- Supreme Court of the United States

Argued November 20, 23, 1885 Decided December 14, 1885
- Full case name: Cannon v. United States
- Citations: 116 U.S. 55 (more) 6 S. Ct. 278; 29 L. Ed. 561

Holding
- Compacts for sexual non-intercourse, easily made and easily broken, when the prior marriage relations continue to exist, with the occupation of the same house and table and the keeping up of the same family unity, is not a lawful substitute for the monogamous family which alone the statute tolerates.

Court membership
- Chief Justice Morrison Waite Associate Justices Samuel F. Miller · Stephen J. Field Joseph P. Bradley · John M. Harlan William B. Woods · Stanley Matthews Horace Gray · Samuel Blatchford

Case opinions
- Majority: Blatchford, joined by Waite, Bradley, Harlan, Woods, Mathews and Gray
- Dissent: Miller, joined by Fields

= Cannon v.

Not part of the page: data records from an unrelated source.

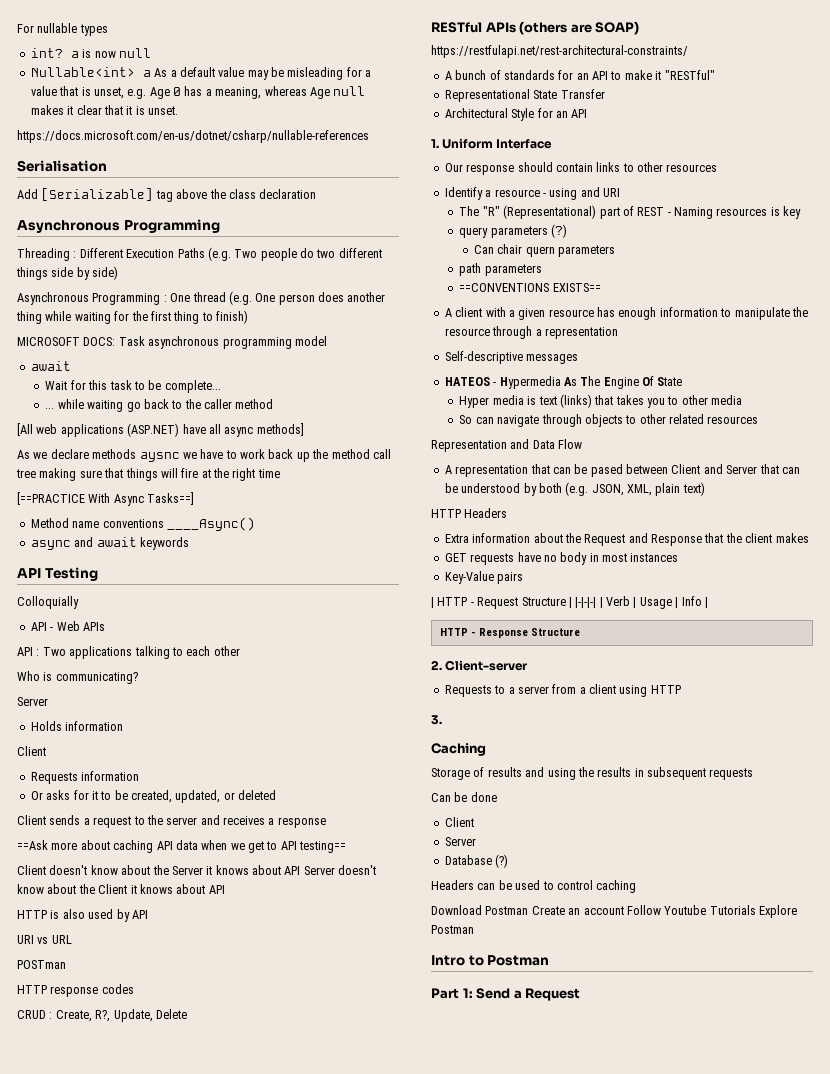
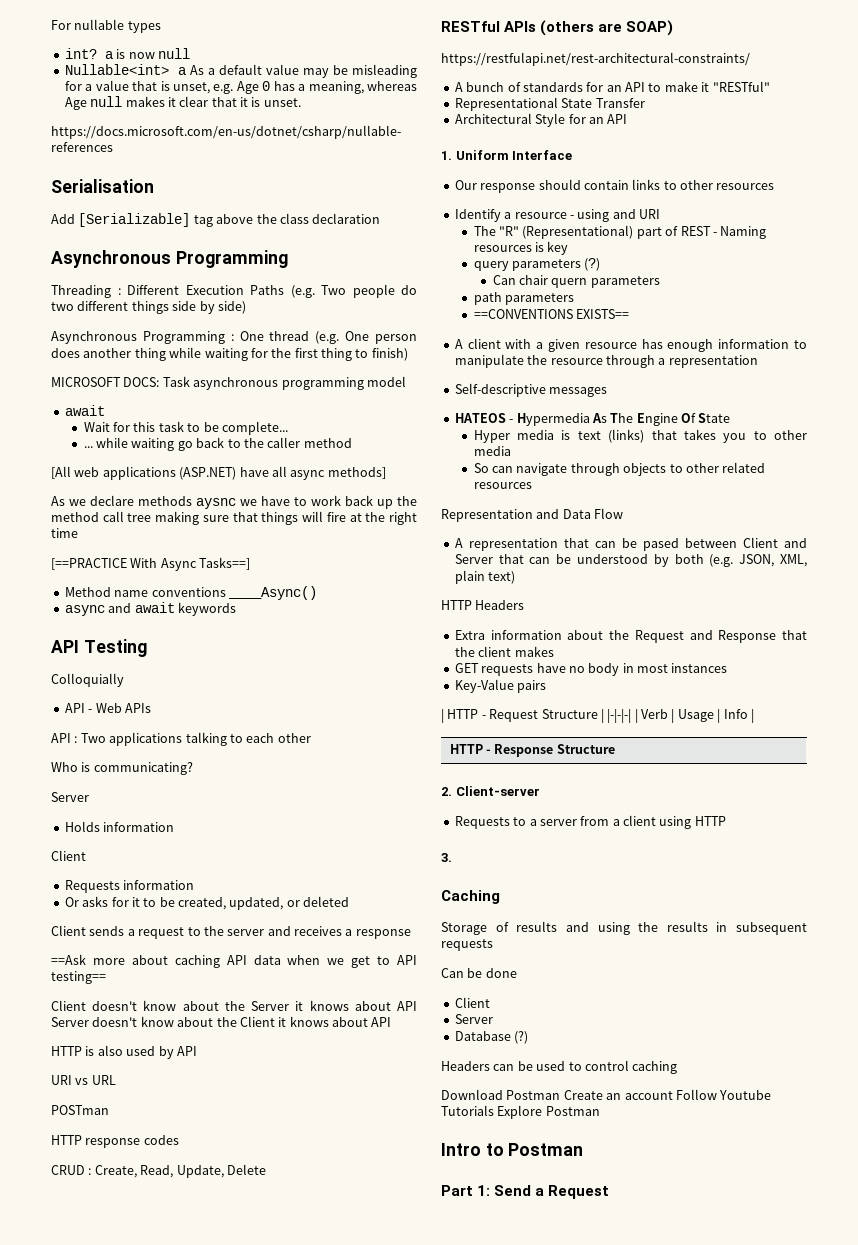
[95,1010,111,1022] R?, -> [140,1165,174,1178] Read,

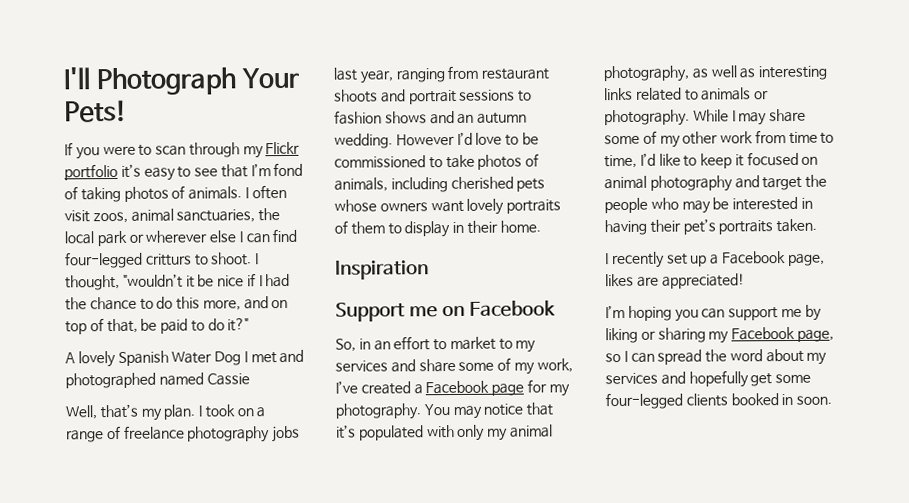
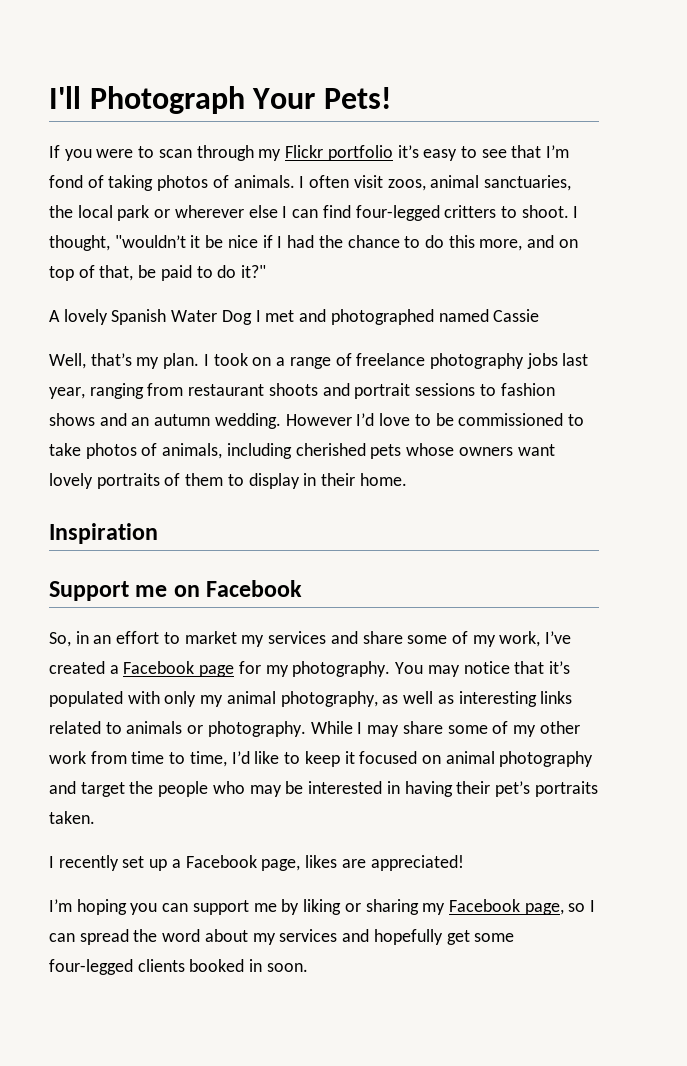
[145,253,192,266] critturs -> [444,205,497,218] critters
[498,338,513,350] to -> (237, 637) none

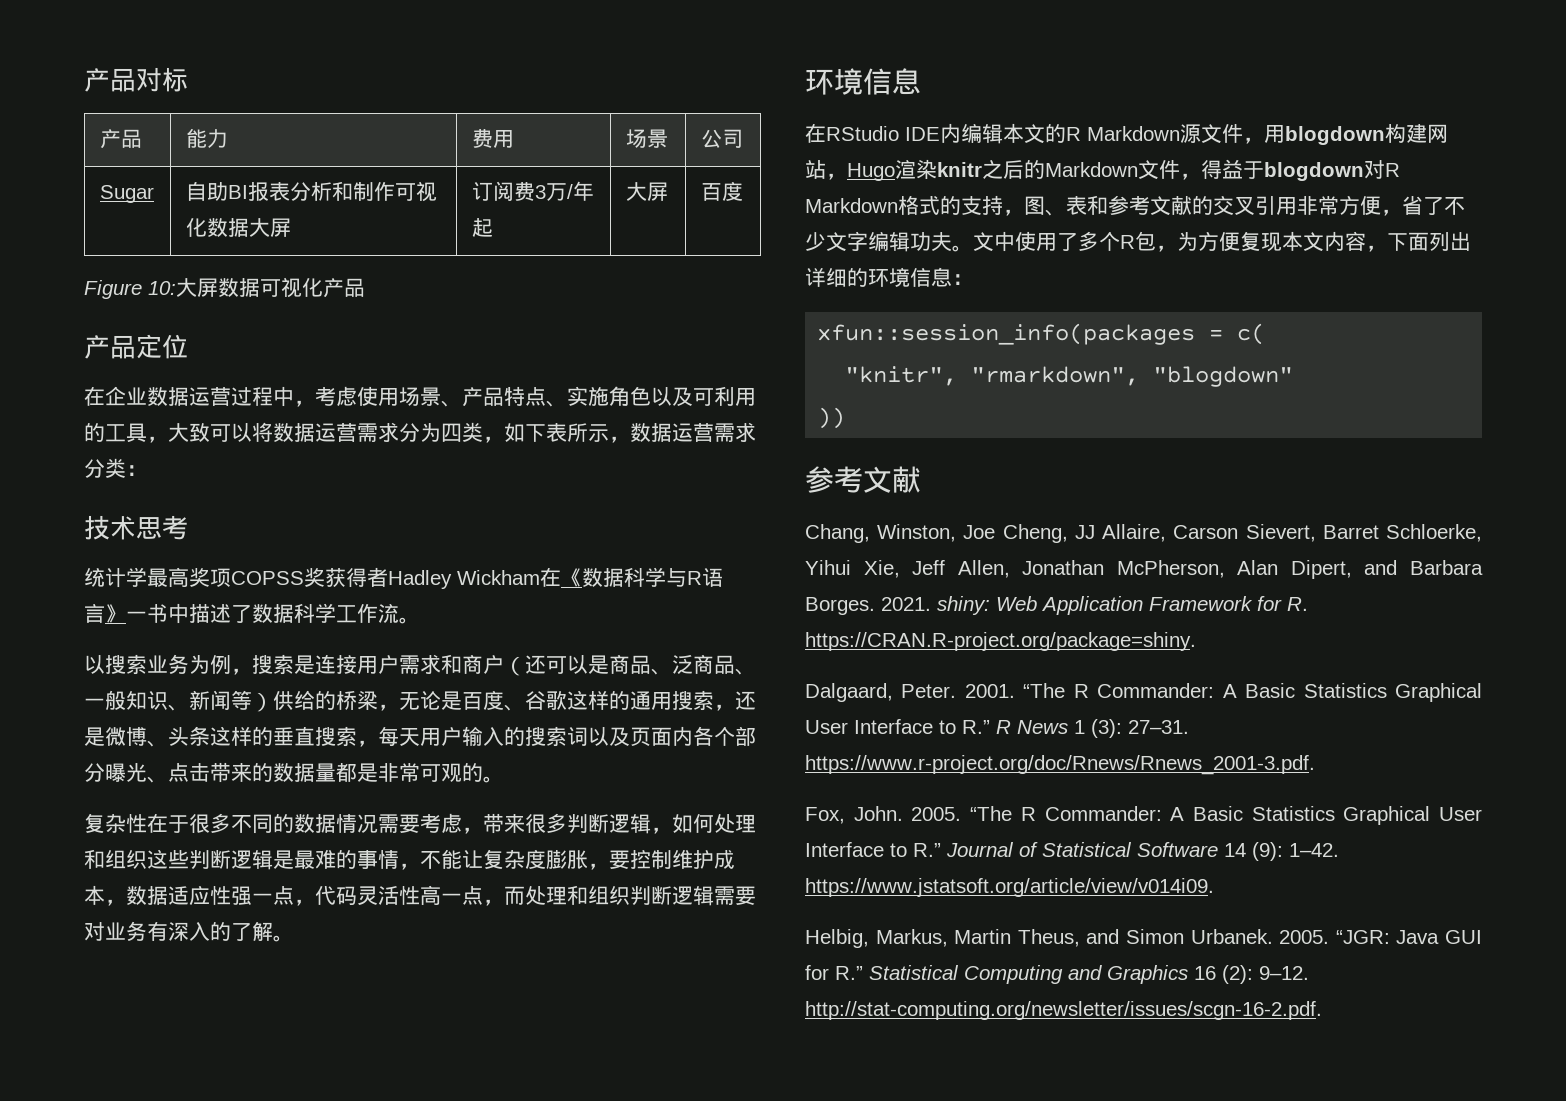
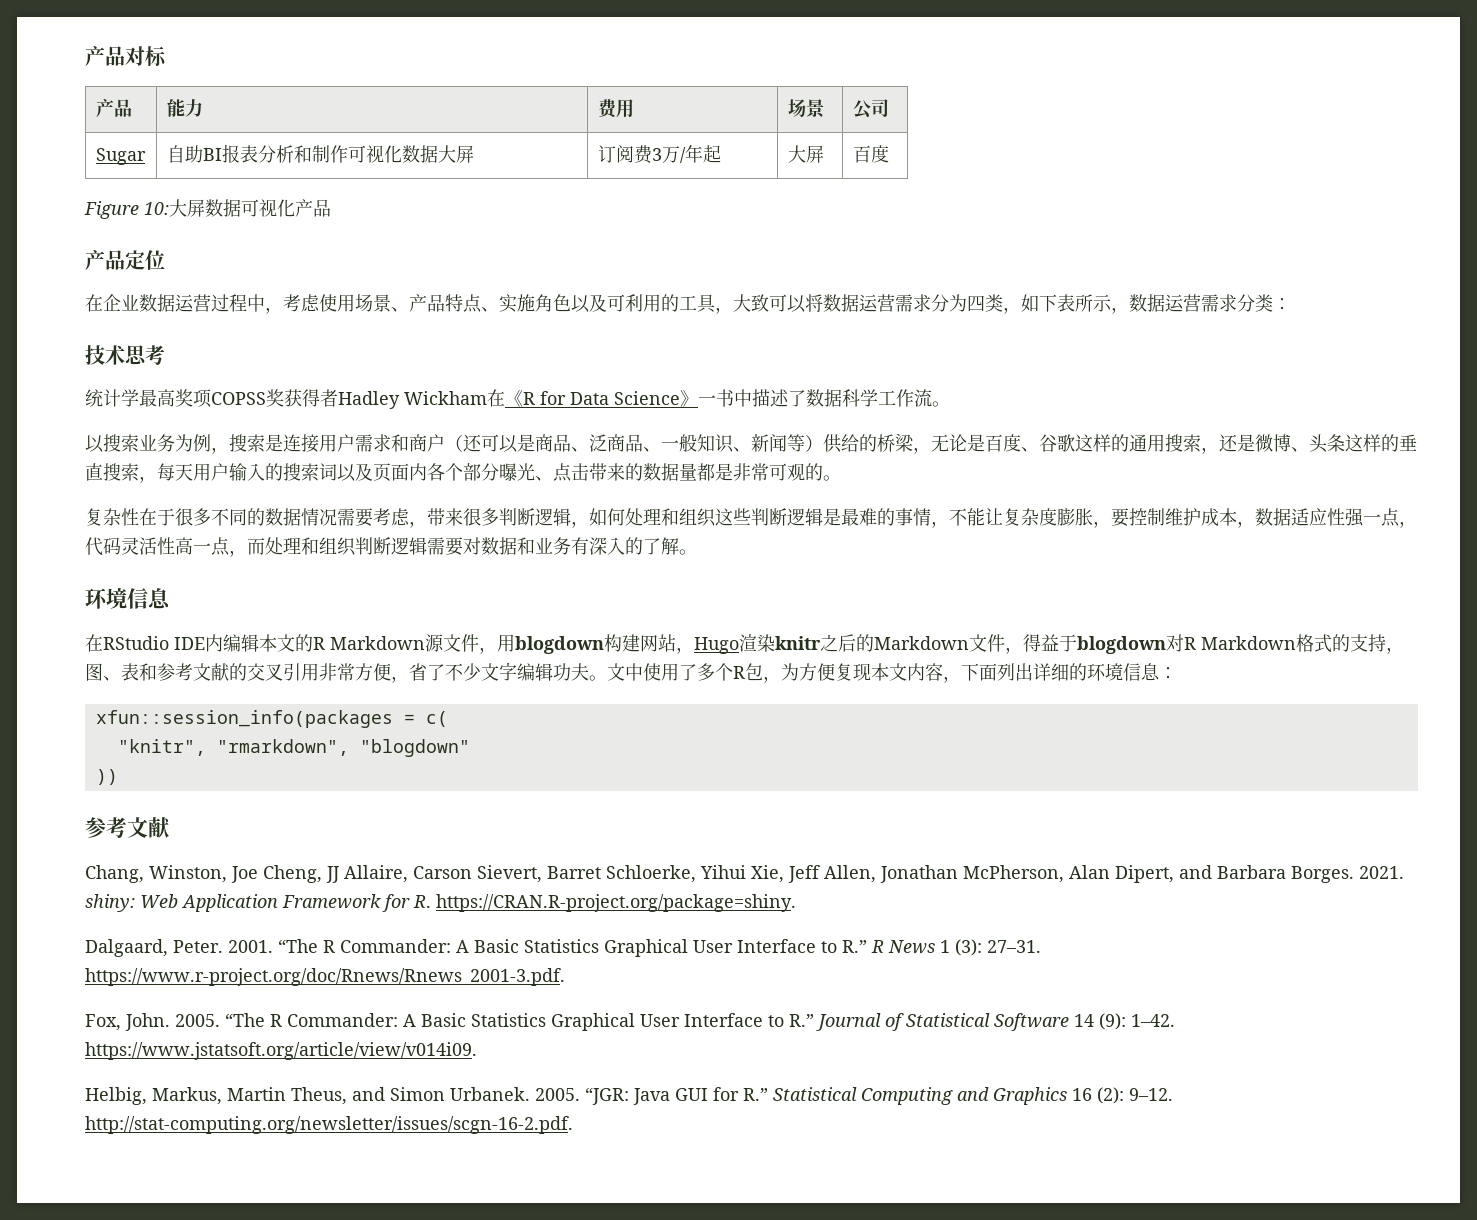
[582,567,723,587] [84,603,105,623] 数据科学与R语言 -> [523,391,680,405] R for Data Science
(105, 931) none -> [481,537,535,555] 数据和

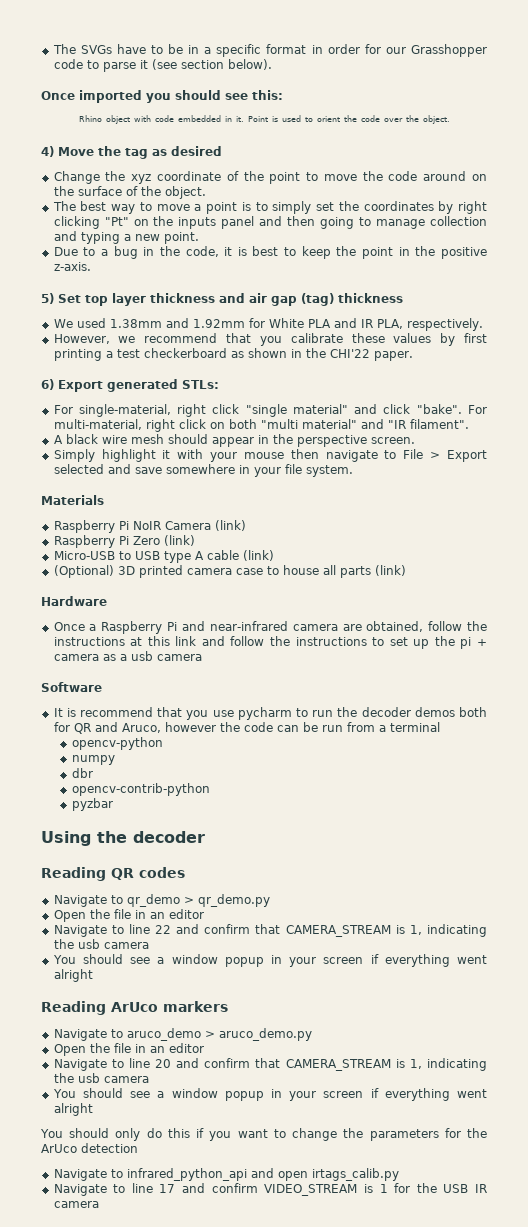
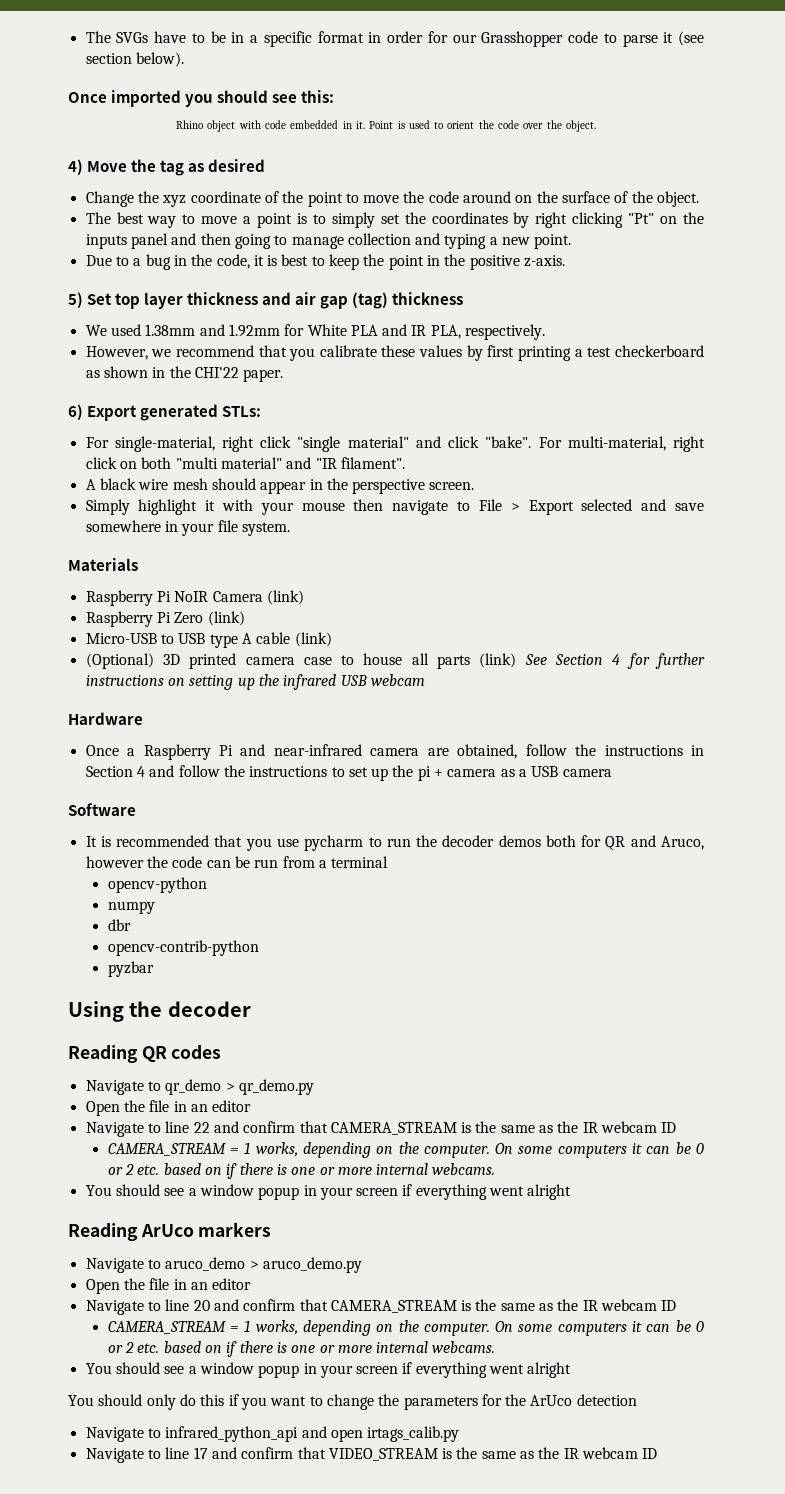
(406, 570) none -> [524,653,705,669] [85,674,425,690] See Section 4 for further instructions on setting up the infrared USB webcam
[130,636,197,646] at this link -> [691,745,704,756] [85,766,145,777] in Section 4
[130,651,153,661] usb -> [531,766,559,777] USB
[80,707,154,717] recommend -> [116,835,210,847] recommended
[409,924,487,937] [53,939,149,949] 1, indicating the usb camera -> [475,1121,677,1133] [107,1142,705,1158] [107,1163,496,1179] the same as the IR webcam ID // CAMERA_STREAM = 1 works, depending on the computer. On some computers it can be 0 or 2 etc. based on if there is one or more internal webcams.
[409,1058,487,1071] [53,1073,149,1083] 1, indicating the usb camera -> [475,1299,677,1311] [107,1320,705,1336] [107,1341,496,1357] the same as the IR webcam ID // CAMERA_STREAM = 1 works, depending on the computer. On some computers it can be 0 or 2 etc. based on if there is one or more internal webcams.
(258, 1188) none -> [297,1447,326,1459] that
[379,1183,488,1193] [53,1201,99,1208] 1 for the USB IR camera -> [456,1447,658,1459] the same as the IR webcam ID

United States =

Cannon v. United States, 116 U.S. 55 (1885), was a United States Supreme Court case in which the Court held compacts for sexual non-intercourse, easily made and easily broken, when the prior marriage relations continue to exist, with the occupation of the same house and table and the keeping up of the same family unity, is not a lawful substitute for the monogamous family which alone the statute tolerates.